薛才眼神坚定地望着巡卫队队长:“我所言非虚,亦不曾受过何人的威胁或在帮助任何人推脱责任,只需细查便能发现我身上触发过心魔的印记。弟子稍后就亲自到仙殿向仙尊请罪,请他降罚。”

巡卫队的人表情非常复杂。

其他人也就罢了,这位可是魔尊?

身为魔尊,他没在薛才走火入魔时顺手推他一把就不错了,竟然还说救了他?

队长下意识看向院内其他人,没想到他们也跟着附和:“薛师兄说得没错,此事我们几人也有错,因为担心薛师兄受到责罚隐瞒了他修炼出岔子的事。”

“我们等会儿会一同与薛师兄到仙殿,向仙尊请罪!”

满院子又哗啦啦地跪了一地的人,把巡卫队给跪傻了,最后还得押着他们去仙殿见段千钰,而被坚持证明着无罪的叶云卿保留了自由权。

临走前,薛才又转身纠结地看了叶云卿几眼,还是走到他面前,毕恭毕敬地屈身朝他道谢:“今日之事,多谢魔尊大人出手相助。”

叶云卿并没有给他任何语言上的回应,但薛才感觉到自己掌心里多了个冰凉的东西。

摸起来像是个小瓶子。

清风忽然四起,将周围的竹叶吹得发出了轻脆的沙沙声。

薛才抬起头时,原本还站在他面前的叶云卿已经消失了,留下一地的余息。

他只来得及在抬头瞬间看到对方那双红得漂亮的眼睛,以及眼眸底下那抹一闪即逝的笑意。

很浅淡,近似于无,但还是被他不小心捕捉到了。

薛才觉得自己的小心脏因为那一眼而加剧了跳动的速度,院子周围静谧动人的景物,在他眼中仿佛都失去了色彩。

万千光景,不及君刹那风华。

……

段千钰回到天泽仙峰,找到后山底下独自坐在小亭子里叶云卿,已是日落时。

清灰色的人儿背靠红色的柱子坐着,双目闭合,就这样保持着过分规矩的姿势睡了过去,脸上平日中的冷硬也在这一刻消失无踪,留下让人眷恋的平和。

段千钰走到叶云卿身边,步伐轻而无声,站在他边上安静地注视着他。

他放在身后的手刚微微一动,身前双目紧闭的人似是察觉到了他的靠近,突然缓缓睁开眼睛,眸光宁静地对上他视线。

夕阳的余晖落在他眼睛里,模糊了眸中原来的红。

叶云卿无声和他打了个招呼,段千钰轻轻一笑,像是早已习惯他的沉默:“抱歉,让阿卿久等了。”

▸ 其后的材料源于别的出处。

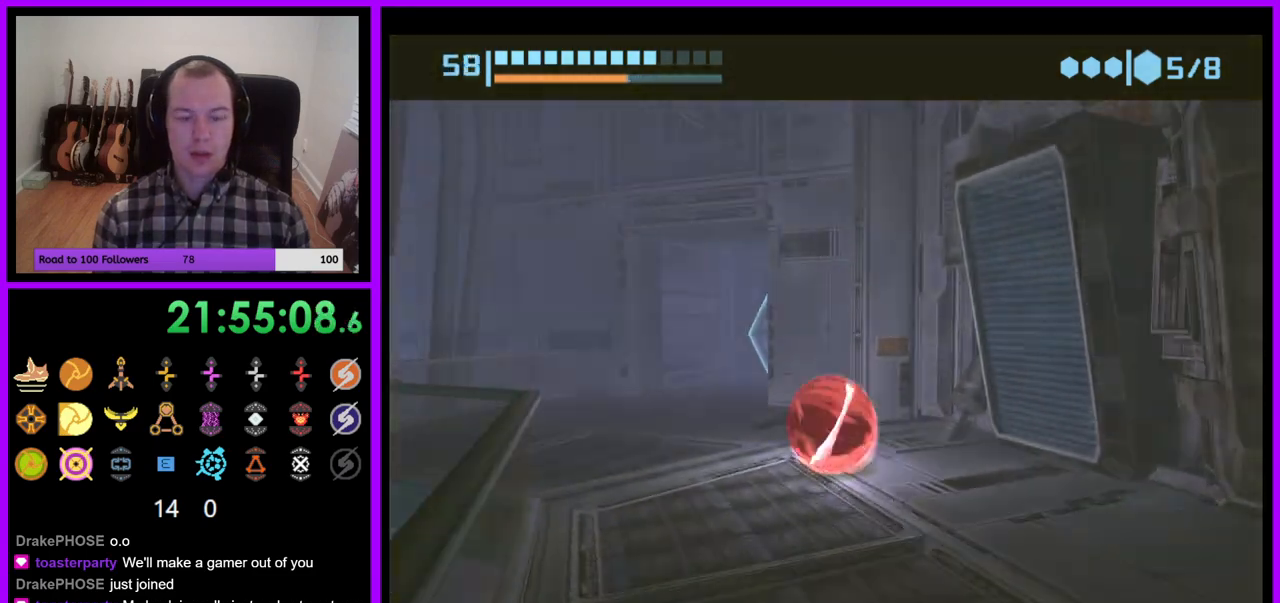
{"buttons": ["B"], "left_stick": "up-right", "right_stick": "center", "events": [[183, "left_stick", "up"], [283, "left_stick", "up-right"]]}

“还好。”叶云卿回道,站起身时,长发与衣服依然整齐得不见半分凌乱。

段千钰笑望着他片刻,并没有立即带他去后山,而是问了句:“阿卿的伤,已经痊愈了?”

叶云卿知道他问的是内伤,抬眸又默默与他对视。

……送药的事情这都能被发现?

他抿着嘴盯着段千钰半天,才淡声回道:“嗯,药丹还剩得多,我就给他们了。”

薛才是个直性子的家伙,在叶云卿离开后没多久,他就不小心发现了药瓶底下专属段千钰的刻印,吓得他在请罪时还战战兢兢地把药拿了出来,一五一十地将药瓶的来源道出。

段千钰当时怎么回答了来着?

哦,他当时看着薛才,嘴边笑容隐隐约约辨不出情绪,语气却温和得很:“既然是阿卿给的,你收下便是,莫要负了他一番好意。”